Twitter may have lost protection, but not tag

Published on Jun 17, 2021 01:37 AM IST

A standoff between the Union government and Twitter is not new. Nor is it only under the new 2021 guidelines.

Every non-compliance of a takedown notice resulted in the loss of protection to Twitter under S.79 of the IT Act.(Reuters)
Every non-compliance of a takedown notice resulted in the loss of protection to Twitter under S.79 of the IT Act.(Reuters)
ByNS Nappinai

There appears to be a degree of misperception that the government has, on political whim, removed the tag of “intermediary” for Twitter — or more accurately, taken away the protections enjoyed by Twitter under Section 79 of the Information Technology (IT) Act, 2000 (as amended) for non-compliance with the Intermediary Guidelines of 2021. This has sparked concerns of “executive overreach”.

The basis of these concerns is incorrect. First, intermediaries are those covered under S.2(1)(w) of the IT Act. Twitter was and continues to be covered under this definition. While intermediary has a broad definition, some under this category enjoy comprehensive protection from any form of liability under S.79 of the IT Act. This protection ensures that they will not be held liable for third-party information, data, or communication link shared on their platforms, which they have no personal knowledge of or control over. This protection is what Twitter has lost due to non-compliance with the 2021 guidelines. Not its tag as an intermediary.

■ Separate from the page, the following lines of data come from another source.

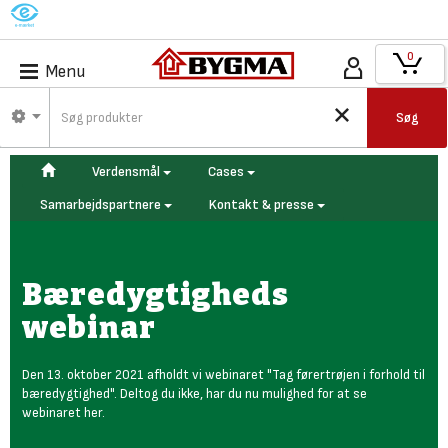
M
0
Menu
Søg
Verdensmål
Cases
Samarbejdspartnere
Kontakt & presse
Bæredygtigheds
webinar
Den 13. oktober 2021 afholdt vi webinaret "Tag førertrøjen i forhold til
bæredygtighed". Deltog du ikke, har du nu mulighed for at se
webinaret her.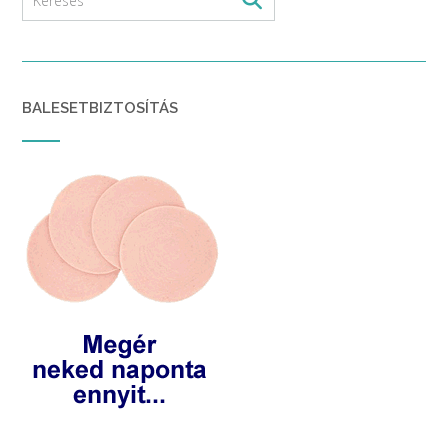
BALESETBIZTOSÍTÁS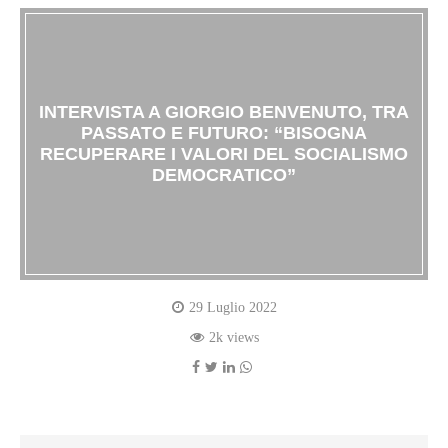
INTERVISTA A GIORGIO BENVENUTO, TRA
PASSATO E FUTURO: “BISOGNA
RECUPERARE I VALORI DEL SOCIALISMO
DEMOCRATICO”
29 Luglio 2022
2k views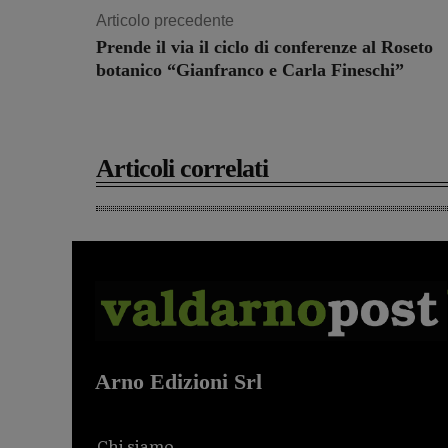
Articolo precedente
Prende il via il ciclo di conferenze al Roseto
botanico “Gianfranco e Carla Fineschi”
Articoli correlati
Arno Edizioni Srl
Chi siamo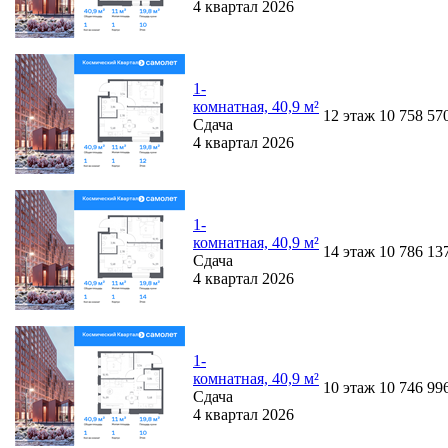
4 квартал 2026
1-
комнатная, 40,9 м²
12
этаж
10 758 57
Сдача
4 квартал 2026
1-
комнатная, 40,9 м²
14
этаж
10 786 13
Сдача
4 квартал 2026
1-
комнатная, 40,9 м²
10
этаж
10 746 99
Сдача
4 квартал 2026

A Parliament-enacted law i.e., the IT Act mandates that the protection from liability given to intermediaries applies, provided they comply with conditions laid down therein. When an intermediary fails to comply, it automatically loses the protection or “safe harbour”.

Herein lies the basis for Twitter losing its protective shield: When the 2021 guidelines were notified, Twitter was aware it had to comply with them. It was open to Twitter to raise its contentions before a court of law, if it believed any of the provisions to violate its rights or entitlements. This was not done. Hence as of May 25, Twitter lost its protective shield (not its tag as an intermediary), when it failed to comply with the 2021 guidelines.

Not just Twitter, any social media platform which does not comply would stand on the same footing. This occurred with no further action from the government or executive branch. Any statements by the government are at best rhetorical that reiterates the automatic outcomes that law dictates. No more. No less.

A standoff between the Union government and Twitter is not new. Nor is it only under the new 2021 guidelines. Every non-compliance of a takedown notice resulted in the loss of protection to Twitter under S.79 of the IT Act. It then had to face investigations or inquiries to prove its non-complicity. The difference is that when Twitter refused takedowns, it lost the immunity with respect to the specific post. Due to its wilful failure to comply with the 2021 guidelines, it has lost the protection under S.79 of the IT Act in its entirety, and opened itself out for probable prosecution for all posts on its platform.

Therefore, losing safe harbour status was not due to an act of executive whim, but under parliamentary law and rules drafted within this framework.

Externalising the problem and holding a government liable for the company’s inaction, for no less than three months, is untenable. The company ought to have complied with the extant laws or contested the same in court. It cannot take advantage of its own wrongs.

That, however, does not mean that it could be culpable for each post. Each case will have to be evaluated on the basis of the facts of the case, including with respect to whether the company and/or persons in charge thereof are liable. Again, given the scale of posts and data on its platform, the real concern for Twitter or any other social media platform in this situation would be the unenviable task of having to meet the due process for litigation that may arise.

This was a risk that all were aware of well before the deadline. Given the risks involved, it was incumbent on all social media platforms to either comply or contest within timeframes given. Blatant refusal to comply with rule of law is not tenable.

NS Nappinai is an Advocate, Supreme Court of India & Founder – Cyber Saathi.